Spatial components of plant-herbivore interactions in pastoral, ranching, and native ungulate ecosystems.

M.B. Coughenour

Abstract


The spatial component of herbivory remains enigmatic although it is a central aspect of domestic and native ungulate ecosystems. The effects of ungulate movement on plants have not been clearly established in either range or wildlife management. While livestock movement systems have been implemented to cope with increases in livestock density, restrictions on movement, and overgrazing, a large number of studies have disputed the effectiveness of different livestock movement patterns. Traditional pastoralism, particularly nomadism, has been perceived as irrational and even destructive, but many studies have documented features of traditional pastoral land use that would promote sustainability. Disruptions of wild ungulate movements have been blamed for wildlife overgrazing and population declines, but actual patterns and mechanisms of disrupted movement and population responses have been poorly documented. Models that integrate plant growth, ungulate movement, and foraging are suggested as a way to improve analyses of spatial plant-herbivore systems. Models must give due attention to nonforage constraints on herbivore distribution, such as topography. Models should assess the significance of movement as a means of coping with local climatic variation (patchy rainfall). Models that distribute an aggregate population over a landscape in relation to the distribution of habitat features deemphasize aspects of ungulate movements and population responses that inevitably cause nonideal distributions, particularly in natural ecosystems.

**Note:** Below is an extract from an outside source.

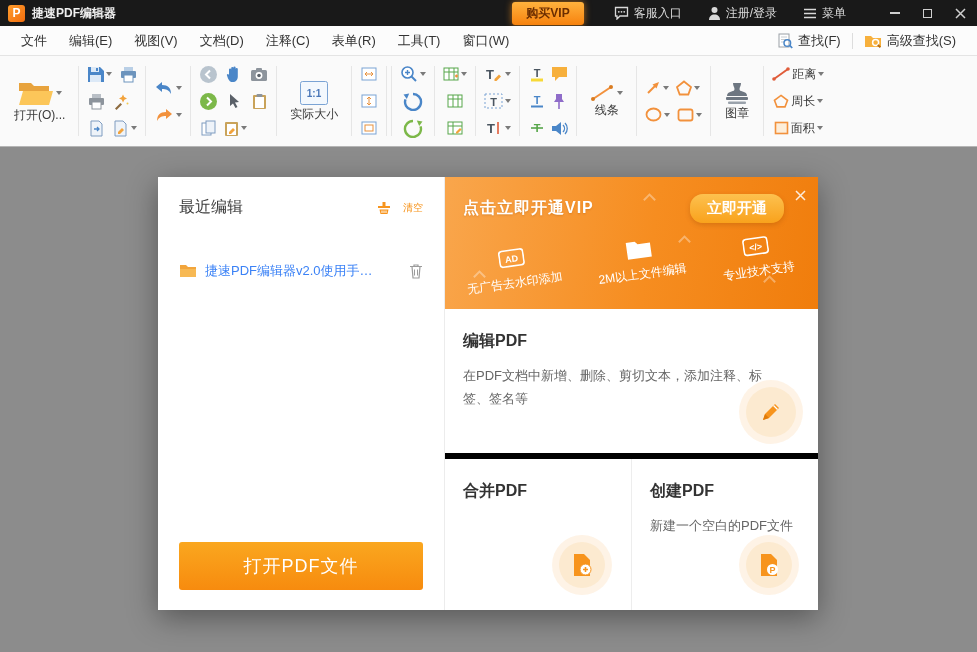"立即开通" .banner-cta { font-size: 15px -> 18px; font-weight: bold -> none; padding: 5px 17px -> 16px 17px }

Individual based models describe movement and foraging processes more accurately, but these models are difficult to apply over large areas. Both top-down and bottom-up approaches to spatial herbivory are needed. To model plant responses to movement, it is important to account for small scale phenomena such as tiller defoliation patterns, patch grazing, and grazing lawns as well as large scale patterns such as rotation and migration. Herbivory patterns at these different scales are interrelated.